10 DC / DC Converters PC1 to PC3 Electric Double Layer Capacitor Unit with Solar Cell CB Capacitor Block C1 to C3 Electric Double Layer Capacitor PV
1 to PV3: Solar cell D1a to D3a: Backflow preventing diode D1b to D3b: Bypass diode

Claims (3)

[Claims] 1. A plurality of electric double layer capacitor units with solar cells are connected in series between input terminals of a DC / DC converter to which a load is connected on the output side, and each of said electric double layer capacitor units with solar cells is connected One electric double layer capacitor and a photovoltaic current which is connected in parallel between the terminals of the electric double layer capacitor as a charging current to the electric double layer capacitor and does not exceed the withstand voltage of the electric double layer capacitor An electric double-layer capacitor device with a solar cell, comprising: a solar cell selected as described above. 2. Each of the electric double layer capacitor units with solar cells is connected to the one electric double layer capacitor and a reverse current blocking diode for passing a photovoltaic current and preventing a discharge current from flowing into the electric double layer capacitor.
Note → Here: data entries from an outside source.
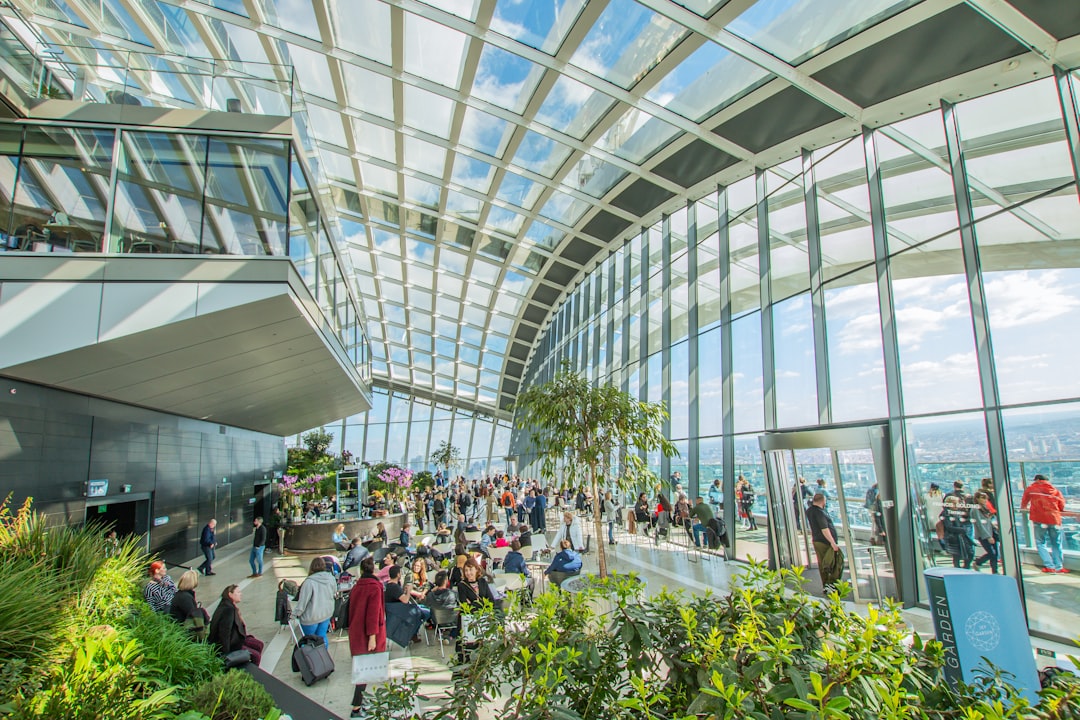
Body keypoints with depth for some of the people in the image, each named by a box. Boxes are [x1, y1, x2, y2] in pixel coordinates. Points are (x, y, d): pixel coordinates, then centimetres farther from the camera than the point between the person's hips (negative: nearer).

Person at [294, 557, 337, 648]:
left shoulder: (309, 582, -24)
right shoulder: (331, 578, -9)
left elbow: (303, 601, -18)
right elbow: (334, 592, 7)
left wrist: (296, 613, -4)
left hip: (312, 617, -4)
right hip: (327, 614, 4)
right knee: (322, 636, 17)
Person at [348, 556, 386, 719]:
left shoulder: (356, 587, 5)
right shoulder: (374, 587, -16)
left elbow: (351, 609, 13)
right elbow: (373, 613, -20)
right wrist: (373, 636, -18)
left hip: (355, 632, 7)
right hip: (367, 634, -7)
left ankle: (359, 700, 26)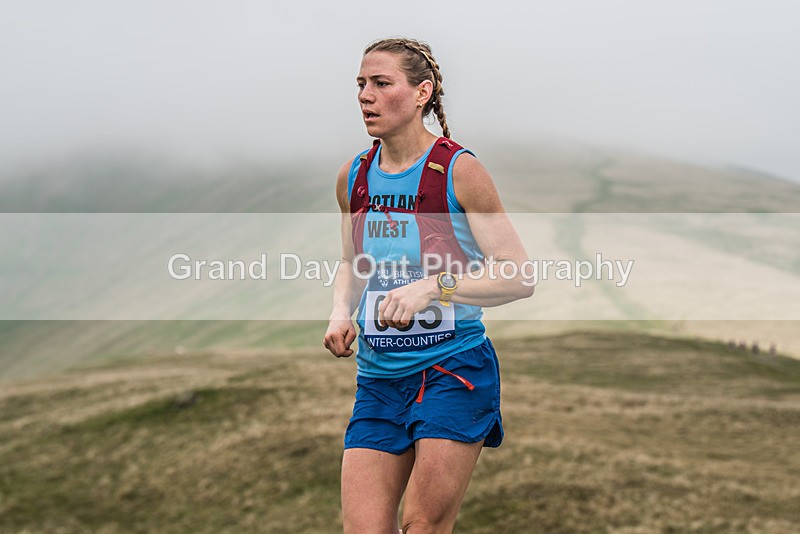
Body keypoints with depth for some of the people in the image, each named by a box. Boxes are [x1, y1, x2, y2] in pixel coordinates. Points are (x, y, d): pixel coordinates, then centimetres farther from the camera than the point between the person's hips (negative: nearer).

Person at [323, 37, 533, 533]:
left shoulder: (459, 171, -9)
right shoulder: (353, 177, 7)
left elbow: (521, 278, -10)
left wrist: (433, 287, -22)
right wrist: (341, 314, 1)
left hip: (455, 368, -5)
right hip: (377, 378, 5)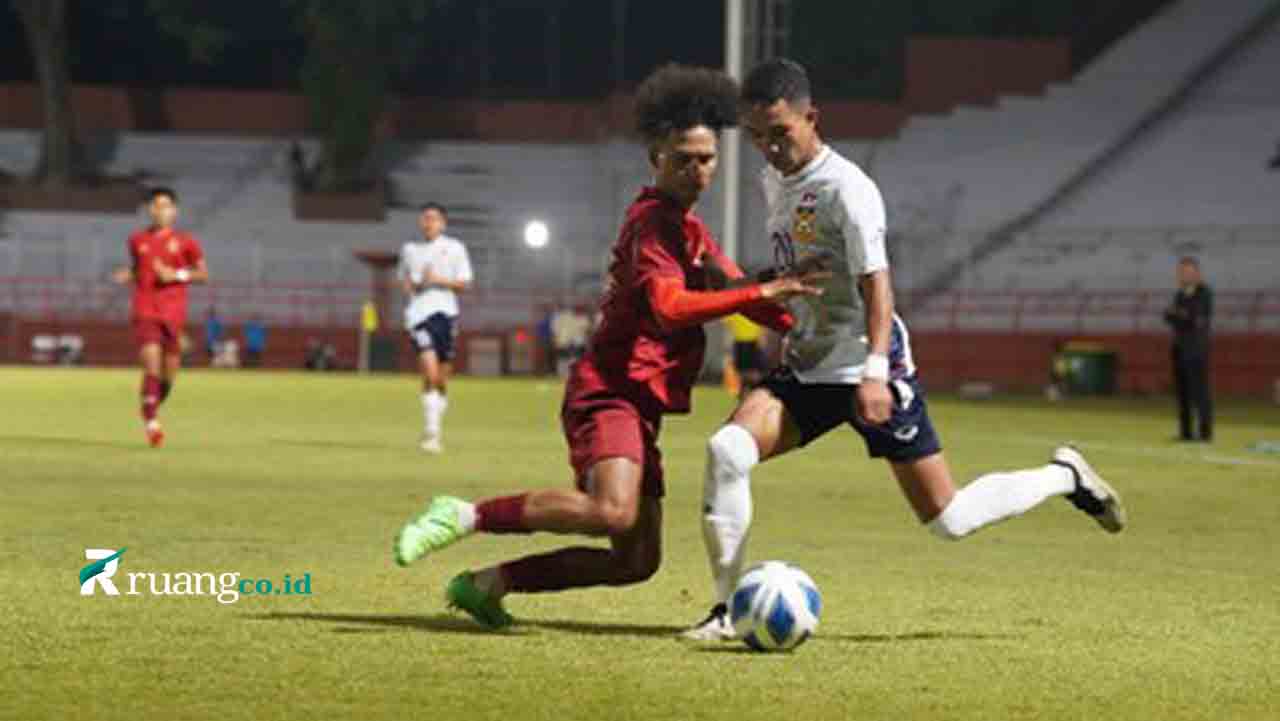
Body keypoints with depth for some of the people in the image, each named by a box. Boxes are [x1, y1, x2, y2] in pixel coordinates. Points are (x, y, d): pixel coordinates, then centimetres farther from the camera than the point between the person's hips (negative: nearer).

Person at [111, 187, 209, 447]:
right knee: (151, 365, -19)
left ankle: (152, 409, 37)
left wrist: (177, 275, -10)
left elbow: (203, 274, 7)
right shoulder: (137, 240, 8)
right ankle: (151, 422, -13)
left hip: (173, 314, 1)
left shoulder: (185, 242, 3)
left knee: (169, 374, 7)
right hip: (145, 311, -1)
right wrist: (126, 276, 0)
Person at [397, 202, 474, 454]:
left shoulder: (454, 248, 5)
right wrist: (409, 285, 3)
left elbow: (464, 283, 3)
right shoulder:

The solar cell connected between the terminals of the electric double-layer capacitor through the cathode, the cathode side is connected to the positive terminal of the electric double-layer capacitor, and the anode side is connected to the negative terminal of the electric double-layer capacitor The electric double-layer capacitor device with a solar cell according to claim 1, comprising a bypass diode. 3. The electric double layer capacitor device with a solar cell according to claim 1, wherein the electric double layer capacitor is a large-capacity rectangular electric double layer capacitor.